There are people among us who will be spending the holiday this Thursday in tents. One such group will be the Occupy protesters, people who feel so strongly about the need to change this country that they are willingly giving up the day-to-day comforts of home to make their point! Another group of people, willingly spending the holiday in tents, are our American soldiers overseas. These are men and women who hold their beliefs so strongly that they have given up home and hearth as well, to be where their call of duty takes them. I am overwhelmingly grateful for both of these groups this holiday season.
There are also those people who will spend this holiday in tents or other temporary shelters, not because they wish to, but because they have no other choice. There have always been those among us who have no place to call home. There have always been those among us sleeping in the parks. There has always been economic disparity. The difference was it affected far less of us than it does today. There have also always been those in government who have reacted the same way many are reacting now. In the absence of ways to solve the problem, they chose to just relocate it. Make them move on. Keep it out of sight, finish your shift, and then go home to your own holiday meal.
This Thanksgiving will be my first since giving up meat. This will be the first year I don’t actually eat any turkey. Of course, there have been many Thanksgivings where I have made vegetarian options as several of my children are vegetarians.

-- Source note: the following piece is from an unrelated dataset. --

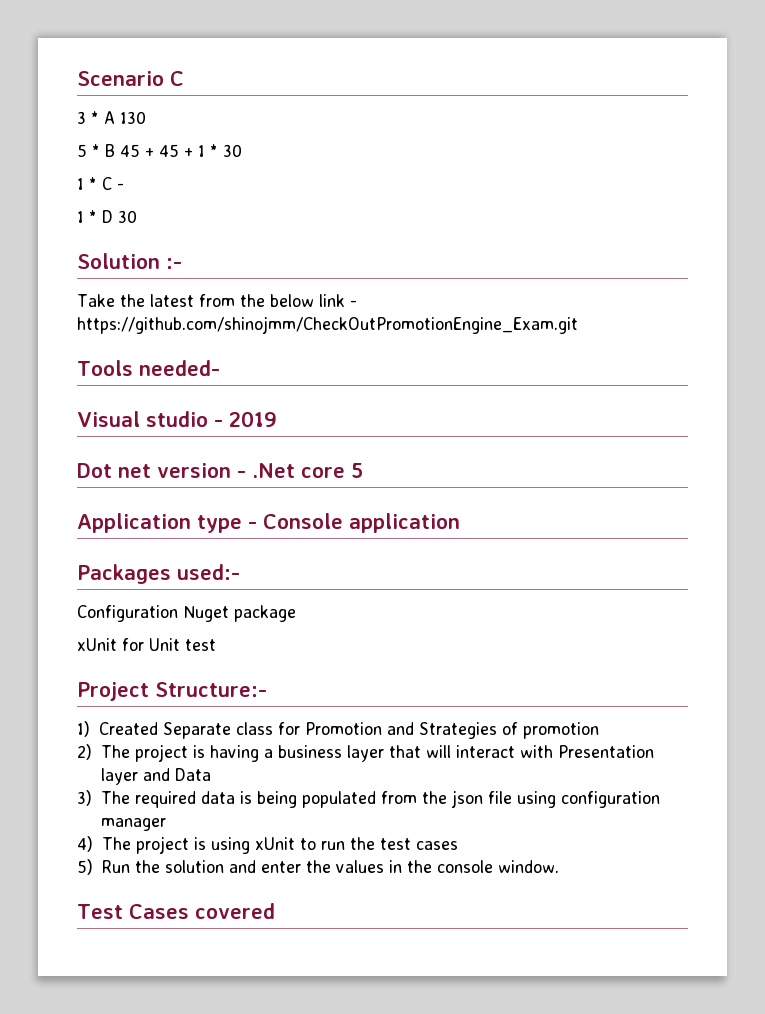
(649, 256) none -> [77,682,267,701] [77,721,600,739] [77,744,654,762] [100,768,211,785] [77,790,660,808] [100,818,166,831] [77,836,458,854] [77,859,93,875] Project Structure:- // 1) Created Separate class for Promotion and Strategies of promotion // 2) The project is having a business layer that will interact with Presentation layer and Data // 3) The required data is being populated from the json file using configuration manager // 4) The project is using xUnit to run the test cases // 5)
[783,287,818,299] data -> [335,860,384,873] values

However, this is my first one. My mother is concerned, “what is Thanksgiving without the turkey?”
For me, Thanksgiving without the turkey will be many things. It will be a day to be grateful for a life full of love, laughter and grace. It will be a time to remember family far away. It will be a day to remember loved ones who are no longer with us and who are deeply missed. It will be a day to reflect on holidays past. It is a day of memories. I will remember the year my dad cooked the turkey upside down and we all blamed it on the pre-holiday partying but it was the most delicious, moist turkey we ever had. Now people cook them upside down on purpose. I will remember my grandmother, staying up late the night before and using a hand cranked meat grinder to make her famous delicious stuffing that I have never been able to duplicate.
I will remember the days when my children were small and Thanksgiving Day parades on TV still held so much magic. I will remember the year the children’s father and I raised our own turkeys and sold them all to our neighbors, saving just one for ourselves for the upcoming holiday, and the dog got to it before we did. We were the only family on our street eating a store-bought turkey that year! I will remember the very first year I met my best friend. We were both new to Maine, she from New York and me from Rhode Island. We were both so far from home. We didn’t even know each other but we decided to share Thanksgiving together and from that day on we were family, over 22 years ago. I will remember the year my son spent Thanksgiving in Baghdad and it was all I could do not to cry through our entire meal.
I will remember this Thanksgiving that there are people in tents. I will remember there are people in them because of life’s circumstances and it is only through grace and luck that am I not among them. I will remember that there are people in tents because they are fighting for our freedom in cities all over this country and people in tents because they are fighting for everyone’s freedoms, all over the world. And I will remember this week, to take a moment to say “thank you” to them, all of them, with or without the turkey.